▶ [Stored data]
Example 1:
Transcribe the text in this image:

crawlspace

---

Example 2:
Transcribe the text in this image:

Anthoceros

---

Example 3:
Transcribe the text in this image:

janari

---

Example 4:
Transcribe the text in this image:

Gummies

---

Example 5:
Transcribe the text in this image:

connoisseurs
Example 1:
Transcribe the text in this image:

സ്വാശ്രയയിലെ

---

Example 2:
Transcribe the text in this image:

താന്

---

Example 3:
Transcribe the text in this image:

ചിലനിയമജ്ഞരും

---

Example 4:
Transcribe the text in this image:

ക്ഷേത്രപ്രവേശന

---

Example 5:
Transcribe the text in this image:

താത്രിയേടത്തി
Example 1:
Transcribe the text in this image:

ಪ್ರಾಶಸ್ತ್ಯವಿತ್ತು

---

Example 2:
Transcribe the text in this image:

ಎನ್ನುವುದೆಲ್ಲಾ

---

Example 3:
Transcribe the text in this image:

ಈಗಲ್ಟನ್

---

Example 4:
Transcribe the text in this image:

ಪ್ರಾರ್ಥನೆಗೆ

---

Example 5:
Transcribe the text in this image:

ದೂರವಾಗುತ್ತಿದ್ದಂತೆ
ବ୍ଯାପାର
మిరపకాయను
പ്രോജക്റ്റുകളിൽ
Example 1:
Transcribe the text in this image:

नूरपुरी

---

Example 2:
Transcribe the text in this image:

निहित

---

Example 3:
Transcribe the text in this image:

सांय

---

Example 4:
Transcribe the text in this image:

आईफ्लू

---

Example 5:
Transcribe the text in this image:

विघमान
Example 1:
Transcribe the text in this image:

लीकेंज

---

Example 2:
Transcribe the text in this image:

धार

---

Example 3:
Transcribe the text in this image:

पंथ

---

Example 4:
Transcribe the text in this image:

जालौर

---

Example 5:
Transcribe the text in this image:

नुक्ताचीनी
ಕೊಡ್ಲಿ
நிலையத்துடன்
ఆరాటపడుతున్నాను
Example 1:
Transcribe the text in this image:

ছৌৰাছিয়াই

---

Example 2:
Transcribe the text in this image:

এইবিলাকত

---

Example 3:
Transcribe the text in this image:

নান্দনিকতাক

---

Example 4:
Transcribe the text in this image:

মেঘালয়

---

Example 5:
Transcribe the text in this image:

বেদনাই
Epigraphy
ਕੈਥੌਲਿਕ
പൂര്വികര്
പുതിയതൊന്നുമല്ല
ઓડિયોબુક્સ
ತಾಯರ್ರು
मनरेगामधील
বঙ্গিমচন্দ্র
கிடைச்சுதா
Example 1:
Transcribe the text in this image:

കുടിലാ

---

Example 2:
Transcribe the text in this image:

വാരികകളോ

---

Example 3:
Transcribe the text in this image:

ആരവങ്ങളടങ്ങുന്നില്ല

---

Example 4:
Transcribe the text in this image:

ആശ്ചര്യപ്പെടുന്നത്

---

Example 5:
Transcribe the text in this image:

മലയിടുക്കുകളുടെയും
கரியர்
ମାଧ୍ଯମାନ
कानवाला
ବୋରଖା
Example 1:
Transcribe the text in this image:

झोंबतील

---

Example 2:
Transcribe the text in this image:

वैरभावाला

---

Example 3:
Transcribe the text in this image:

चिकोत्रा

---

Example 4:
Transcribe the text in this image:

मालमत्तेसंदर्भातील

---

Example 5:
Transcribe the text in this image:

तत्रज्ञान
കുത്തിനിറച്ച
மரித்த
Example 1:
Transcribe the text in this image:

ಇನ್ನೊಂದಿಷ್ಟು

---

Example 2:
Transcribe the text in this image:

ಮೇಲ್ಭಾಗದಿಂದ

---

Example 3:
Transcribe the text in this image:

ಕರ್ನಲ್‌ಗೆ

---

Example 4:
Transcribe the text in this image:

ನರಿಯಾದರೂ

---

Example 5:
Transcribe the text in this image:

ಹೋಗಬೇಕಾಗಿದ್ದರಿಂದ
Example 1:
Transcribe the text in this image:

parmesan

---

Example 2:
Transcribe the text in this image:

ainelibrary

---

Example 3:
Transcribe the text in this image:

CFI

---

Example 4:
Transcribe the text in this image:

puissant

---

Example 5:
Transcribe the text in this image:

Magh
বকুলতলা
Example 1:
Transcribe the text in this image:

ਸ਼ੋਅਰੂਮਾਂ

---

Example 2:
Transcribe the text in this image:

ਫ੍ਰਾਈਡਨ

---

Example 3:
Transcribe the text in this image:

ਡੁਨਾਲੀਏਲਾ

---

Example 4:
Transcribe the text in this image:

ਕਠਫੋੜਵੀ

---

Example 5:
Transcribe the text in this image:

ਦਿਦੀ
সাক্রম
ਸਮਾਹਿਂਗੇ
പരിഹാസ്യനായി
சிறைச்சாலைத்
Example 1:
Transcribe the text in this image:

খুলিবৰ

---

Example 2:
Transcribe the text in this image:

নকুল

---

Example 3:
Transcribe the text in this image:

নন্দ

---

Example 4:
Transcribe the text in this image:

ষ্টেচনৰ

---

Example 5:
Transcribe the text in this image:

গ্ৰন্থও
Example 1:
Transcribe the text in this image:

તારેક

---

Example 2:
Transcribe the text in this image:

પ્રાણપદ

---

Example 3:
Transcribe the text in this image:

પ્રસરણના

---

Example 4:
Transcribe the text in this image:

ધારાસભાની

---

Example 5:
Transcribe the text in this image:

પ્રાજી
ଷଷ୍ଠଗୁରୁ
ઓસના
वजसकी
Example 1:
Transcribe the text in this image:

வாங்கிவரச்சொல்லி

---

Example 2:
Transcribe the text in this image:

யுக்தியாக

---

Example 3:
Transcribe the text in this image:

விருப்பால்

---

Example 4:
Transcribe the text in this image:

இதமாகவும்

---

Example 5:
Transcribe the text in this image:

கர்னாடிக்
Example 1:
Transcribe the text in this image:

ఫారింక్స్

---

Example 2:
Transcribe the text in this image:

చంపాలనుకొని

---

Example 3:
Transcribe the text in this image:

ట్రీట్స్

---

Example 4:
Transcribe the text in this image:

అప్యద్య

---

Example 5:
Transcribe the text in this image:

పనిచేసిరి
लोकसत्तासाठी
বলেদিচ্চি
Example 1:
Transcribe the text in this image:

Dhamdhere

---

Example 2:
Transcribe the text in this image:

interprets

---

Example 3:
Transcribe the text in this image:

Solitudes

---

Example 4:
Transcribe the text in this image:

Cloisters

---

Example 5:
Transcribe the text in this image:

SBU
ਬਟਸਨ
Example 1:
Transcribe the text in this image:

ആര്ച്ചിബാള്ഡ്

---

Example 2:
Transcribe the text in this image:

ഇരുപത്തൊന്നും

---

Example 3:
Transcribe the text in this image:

▶ [EXERCISE] The response should consist of all the entries, reproduced word for word.

▶ [RESULT OF THIS EXERCISE]
Example 1:
Transcribe the text in this image:

crawlspace

---

Example 2:
Transcribe the text in this image:

Anthoceros

---

Example 3:
Transcribe the text in this image:

janari

---

Example 4:
Transcribe the text in this image:

Gummies

---

Example 5:
Transcribe the text in this image:

connoisseurs
Example 1:
Transcribe the text in this image:

സ്വാശ്രയയിലെ

---

Example 2:
Transcribe the text in this image:

താന്

---

Example 3:
Transcribe the text in this image:

ചിലനിയമജ്ഞരും

---

Example 4:
Transcribe the text in this image:

ക്ഷേത്രപ്രവേശന

---

Example 5:
Transcribe the text in this image:

താത്രിയേടത്തി
Example 1:
Transcribe the text in this image:

ಪ್ರಾಶಸ್ತ್ಯವಿತ್ತು

---

Example 2:
Transcribe the text in this image:

ಎನ್ನುವುದೆಲ್ಲಾ

---

Example 3:
Transcribe the text in this image:

ಈಗಲ್ಟನ್

---

Example 4:
Transcribe the text in this image:

ಪ್ರಾರ್ಥನೆಗೆ

---

Example 5:
Transcribe the text in this image:

ದೂರವಾಗುತ್ತಿದ್ದಂತೆ
ବ୍ଯାପାର
మిరపకాయను
പ്രോജക്റ്റുകളിൽ
Example 1:
Transcribe the text in this image:

नूरपुरी

---

Example 2:
Transcribe the text in this image:

निहित

---

Example 3:
Transcribe the text in this image:

सांय

---

Example 4:
Transcribe the text in this image:

आईफ्लू

---

Example 5:
Transcribe the text in this image:

विघमान
Example 1:
Transcribe the text in this image:

लीकेंज

---

Example 2:
Transcribe the text in this image:

धार

---

Example 3:
Transcribe the text in this image:

पंथ

---

Example 4:
Transcribe the text in this image:

जालौर

---

Example 5:
Transcribe the text in this image:

नुक्ताचीनी
ಕೊಡ್ಲಿ
நிலையத்துடன்
ఆరాటపడుతున్నాను
Example 1:
Transcribe the text in this image:

ছৌৰাছিয়াই

---

Example 2:
Transcribe the text in this image:

এইবিলাকত

---

Example 3:
Transcribe the text in this image:

নান্দনিকতাক

---

Example 4:
Transcribe the text in this image:

মেঘালয়

---

Example 5:
Transcribe the text in this image:

বেদনাই
Epigraphy
ਕੈਥੌਲਿਕ
പൂര്വികര്
പുതിയതൊന്നുമല്ല
ઓડિયોબુક્સ
ತಾಯರ್ರು
मनरेगामधील
বঙ্গিমচন্দ্র
கிடைச்சுதா
Example 1:
Transcribe the text in this image:

കുടിലാ

---

Example 2:
Transcribe the text in this image:

വാരികകളോ

---

Example 3:
Transcribe the text in this image:

ആരവങ്ങളടങ്ങുന്നില്ല

---

Example 4:
Transcribe the text in this image:

ആശ്ചര്യപ്പെടുന്നത്

---

Example 5:
Transcribe the text in this image:

മലയിടുക്കുകളുടെയും
கரியர்
ମାଧ୍ଯମାନ
कानवाला
ବୋରଖା
Example 1:
Transcribe the text in this image:

झोंबतील

---

Example 2:
Transcribe the text in this image:

वैरभावाला

---

Example 3:
Transcribe the text in this image:

चिकोत्रा

---

Example 4:
Transcribe the text in this image:

मालमत्तेसंदर्भातील

---

Example 5:
Transcribe the text in this image:

तत्रज्ञान
കുത്തിനിറച്ച
மரித்த
Example 1:
Transcribe the text in this image:

ಇನ್ನೊಂದಿಷ್ಟು

---

Example 2:
Transcribe the text in this image:

ಮೇಲ್ಭಾಗದಿಂದ

---

Example 3:
Transcribe the text in this image:

ಕರ್ನಲ್‌ಗೆ

---

Example 4:
Transcribe the text in this image:

ನರಿಯಾದರೂ

---

Example 5:
Transcribe the text in this image:

ಹೋಗಬೇಕಾಗಿದ್ದರಿಂದ
Example 1:
Transcribe the text in this image:

parmesan

---

Example 2:
Transcribe the text in this image:

ainelibrary

---

Example 3:
Transcribe the text in this image:

CFI

---

Example 4:
Transcribe the text in this image:

puissant

---

Example 5:
Transcribe the text in this image:

Magh
বকুলতলা
Example 1:
Transcribe the text in this image:

ਸ਼ੋਅਰੂਮਾਂ

---

Example 2:
Transcribe the text in this image:

ਫ੍ਰਾਈਡਨ

---

Example 3:
Transcribe the text in this image:

ਡੁਨਾਲੀਏਲਾ

---

Example 4:
Transcribe the text in this image:

ਕਠਫੋੜਵੀ

---

Example 5:
Transcribe the text in this image:

ਦਿਦੀ
সাক্রম
ਸਮਾਹਿਂਗੇ
പരിഹാസ്യനായി
சிறைச்சாலைத்
Example 1:
Transcribe the text in this image:

খুলিবৰ

---

Example 2:
Transcribe the text in this image:

নকুল

---

Example 3:
Transcribe the text in this image:

নন্দ

---

Example 4:
Transcribe the text in this image:

ষ্টেচনৰ

---

Example 5:
Transcribe the text in this image:

গ্ৰন্থও
Example 1:
Transcribe the text in this image:

તારેક

---

Example 2:
Transcribe the text in this image:

પ્રાણપદ

---

Example 3:
Transcribe the text in this image:

પ્રસરણના

---

Example 4:
Transcribe the text in this image:

ધારાસભાની

---

Example 5:
Transcribe the text in this image:

પ્રાજી
ଷଷ୍ଠଗୁରୁ
ઓસના
वजसकी
Example 1:
Transcribe the text in this image:

வாங்கிவரச்சொல்லி

---

Example 2:
Transcribe the text in this image:

யுக்தியாக

---

Example 3:
Transcribe the text in this image:

விருப்பால்

---

Example 4:
Transcribe the text in this image:

இதமாகவும்

---

Example 5:
Transcribe the text in this image:

கர்னாடிக்
Example 1:
Transcribe the text in this image:

ఫారింక్స్

---

Example 2:
Transcribe the text in this image:

చంపాలనుకొని

---

Example 3:
Transcribe the text in this image:

ట్రీట్స్

---

Example 4:
Transcribe the text in this image:

అప్యద్య

---

Example 5:
Transcribe the text in this image:

పనిచేసిరి
लोकसत्तासाठी
বলেদিচ্চি
Example 1:
Transcribe the text in this image:

Dhamdhere

---

Example 2:
Transcribe the text in this image:

interprets

---

Example 3:
Transcribe the text in this image:

Solitudes

---

Example 4:
Transcribe the text in this image:

Cloisters

---

Example 5:
Transcribe the text in this image:

SBU
ਬਟਸਨ
Example 1:
Transcribe the text in this image:

ആര്ച്ചിബാള്ഡ്

---

Example 2:
Transcribe the text in this image:

ഇരുപത്തൊന്നും

---

Example 3:
Transcribe the text in this image:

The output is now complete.